Exercise data:
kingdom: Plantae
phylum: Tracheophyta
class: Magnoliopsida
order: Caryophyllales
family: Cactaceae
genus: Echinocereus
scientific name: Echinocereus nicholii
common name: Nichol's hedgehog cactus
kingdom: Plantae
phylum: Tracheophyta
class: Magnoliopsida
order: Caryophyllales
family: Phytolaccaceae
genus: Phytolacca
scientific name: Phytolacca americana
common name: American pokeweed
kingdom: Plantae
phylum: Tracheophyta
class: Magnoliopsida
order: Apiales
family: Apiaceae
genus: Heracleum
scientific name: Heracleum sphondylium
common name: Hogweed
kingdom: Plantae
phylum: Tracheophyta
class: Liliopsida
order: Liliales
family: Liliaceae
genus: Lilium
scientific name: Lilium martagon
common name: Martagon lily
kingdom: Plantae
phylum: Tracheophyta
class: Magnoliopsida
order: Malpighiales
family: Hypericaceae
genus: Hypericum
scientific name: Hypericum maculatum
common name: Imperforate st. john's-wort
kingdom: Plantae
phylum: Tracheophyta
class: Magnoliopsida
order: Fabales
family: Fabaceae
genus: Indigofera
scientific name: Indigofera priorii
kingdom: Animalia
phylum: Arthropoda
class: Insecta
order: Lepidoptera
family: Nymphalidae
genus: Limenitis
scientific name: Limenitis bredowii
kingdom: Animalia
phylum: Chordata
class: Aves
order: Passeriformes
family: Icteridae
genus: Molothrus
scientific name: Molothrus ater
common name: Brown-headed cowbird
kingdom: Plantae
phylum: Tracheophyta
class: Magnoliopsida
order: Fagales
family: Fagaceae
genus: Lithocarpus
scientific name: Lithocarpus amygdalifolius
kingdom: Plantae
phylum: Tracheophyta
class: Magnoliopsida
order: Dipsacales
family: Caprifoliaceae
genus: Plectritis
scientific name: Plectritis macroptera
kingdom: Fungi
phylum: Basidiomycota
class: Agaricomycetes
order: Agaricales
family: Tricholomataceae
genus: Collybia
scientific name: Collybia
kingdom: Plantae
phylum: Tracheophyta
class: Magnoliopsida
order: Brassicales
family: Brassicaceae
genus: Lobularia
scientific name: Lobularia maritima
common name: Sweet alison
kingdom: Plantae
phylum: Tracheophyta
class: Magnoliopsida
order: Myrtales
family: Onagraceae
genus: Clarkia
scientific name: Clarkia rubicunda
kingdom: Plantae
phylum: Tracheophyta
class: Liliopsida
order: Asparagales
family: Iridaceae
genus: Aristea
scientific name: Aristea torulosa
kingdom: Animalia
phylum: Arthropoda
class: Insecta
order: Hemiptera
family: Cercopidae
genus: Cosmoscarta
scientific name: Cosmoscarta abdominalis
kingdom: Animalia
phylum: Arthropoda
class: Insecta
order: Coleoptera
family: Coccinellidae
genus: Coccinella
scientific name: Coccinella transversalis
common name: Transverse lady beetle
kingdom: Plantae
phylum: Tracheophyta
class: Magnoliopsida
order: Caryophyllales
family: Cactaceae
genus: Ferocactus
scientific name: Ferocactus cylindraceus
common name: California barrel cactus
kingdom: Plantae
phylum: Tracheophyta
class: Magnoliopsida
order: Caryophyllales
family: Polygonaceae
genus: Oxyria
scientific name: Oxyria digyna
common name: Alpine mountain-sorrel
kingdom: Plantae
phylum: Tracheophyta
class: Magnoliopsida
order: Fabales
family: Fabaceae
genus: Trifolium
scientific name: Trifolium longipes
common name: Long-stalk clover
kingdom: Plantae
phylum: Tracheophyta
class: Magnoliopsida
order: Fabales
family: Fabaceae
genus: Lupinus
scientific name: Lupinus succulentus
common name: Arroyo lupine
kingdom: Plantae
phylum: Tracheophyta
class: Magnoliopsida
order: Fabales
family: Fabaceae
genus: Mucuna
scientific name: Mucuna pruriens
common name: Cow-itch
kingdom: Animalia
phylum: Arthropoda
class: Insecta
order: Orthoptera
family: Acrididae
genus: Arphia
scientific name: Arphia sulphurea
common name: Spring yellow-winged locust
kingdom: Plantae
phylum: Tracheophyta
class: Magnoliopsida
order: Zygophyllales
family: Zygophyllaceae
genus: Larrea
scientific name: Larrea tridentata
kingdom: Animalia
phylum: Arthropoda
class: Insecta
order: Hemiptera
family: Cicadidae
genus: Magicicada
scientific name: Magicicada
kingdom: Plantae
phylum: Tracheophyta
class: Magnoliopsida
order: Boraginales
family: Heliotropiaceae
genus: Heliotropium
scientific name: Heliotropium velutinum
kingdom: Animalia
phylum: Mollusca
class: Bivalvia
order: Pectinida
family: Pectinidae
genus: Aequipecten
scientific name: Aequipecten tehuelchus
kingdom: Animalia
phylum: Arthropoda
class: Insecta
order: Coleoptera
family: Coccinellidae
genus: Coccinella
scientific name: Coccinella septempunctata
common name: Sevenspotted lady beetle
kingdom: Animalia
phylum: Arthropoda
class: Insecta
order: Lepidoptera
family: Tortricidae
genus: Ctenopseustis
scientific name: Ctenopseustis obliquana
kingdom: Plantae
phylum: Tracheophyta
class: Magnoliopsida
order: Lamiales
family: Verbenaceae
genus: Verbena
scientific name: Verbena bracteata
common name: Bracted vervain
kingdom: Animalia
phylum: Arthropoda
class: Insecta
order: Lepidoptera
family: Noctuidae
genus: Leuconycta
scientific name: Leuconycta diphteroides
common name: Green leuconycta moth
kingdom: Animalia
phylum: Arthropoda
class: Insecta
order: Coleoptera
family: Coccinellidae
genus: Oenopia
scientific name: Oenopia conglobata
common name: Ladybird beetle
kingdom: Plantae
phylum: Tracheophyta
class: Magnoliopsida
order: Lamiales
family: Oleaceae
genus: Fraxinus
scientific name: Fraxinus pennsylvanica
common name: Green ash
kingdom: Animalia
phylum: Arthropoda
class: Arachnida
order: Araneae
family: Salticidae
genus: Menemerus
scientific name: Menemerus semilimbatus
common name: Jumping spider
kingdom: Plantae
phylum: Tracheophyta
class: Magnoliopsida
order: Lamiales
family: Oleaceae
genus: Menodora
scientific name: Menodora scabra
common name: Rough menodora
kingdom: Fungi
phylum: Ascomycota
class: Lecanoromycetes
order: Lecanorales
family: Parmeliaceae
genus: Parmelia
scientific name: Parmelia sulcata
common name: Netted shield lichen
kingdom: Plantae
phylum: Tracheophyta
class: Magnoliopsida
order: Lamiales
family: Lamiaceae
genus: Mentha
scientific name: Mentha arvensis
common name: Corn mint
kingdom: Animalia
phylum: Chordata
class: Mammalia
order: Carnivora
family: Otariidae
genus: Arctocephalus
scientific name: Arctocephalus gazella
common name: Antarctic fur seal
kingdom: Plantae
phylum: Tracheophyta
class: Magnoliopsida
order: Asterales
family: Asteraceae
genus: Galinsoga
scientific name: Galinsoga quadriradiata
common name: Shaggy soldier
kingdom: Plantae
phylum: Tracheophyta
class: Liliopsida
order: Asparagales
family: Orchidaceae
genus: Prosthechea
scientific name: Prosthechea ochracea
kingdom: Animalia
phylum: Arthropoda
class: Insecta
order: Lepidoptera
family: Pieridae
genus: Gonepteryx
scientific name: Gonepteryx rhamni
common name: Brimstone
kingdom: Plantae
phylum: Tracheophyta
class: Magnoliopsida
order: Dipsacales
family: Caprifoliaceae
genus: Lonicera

Exercise goal: Reproduce the lines of the listing above verbatim, beginning at the line that contains "common name: Brimstone" and ending with the final line of the listing, both included.

Solution:
common name: Brimstone
kingdom: Plantae
phylum: Tracheophyta
class: Magnoliopsida
order: Dipsacales
family: Caprifoliaceae
genus: Lonicera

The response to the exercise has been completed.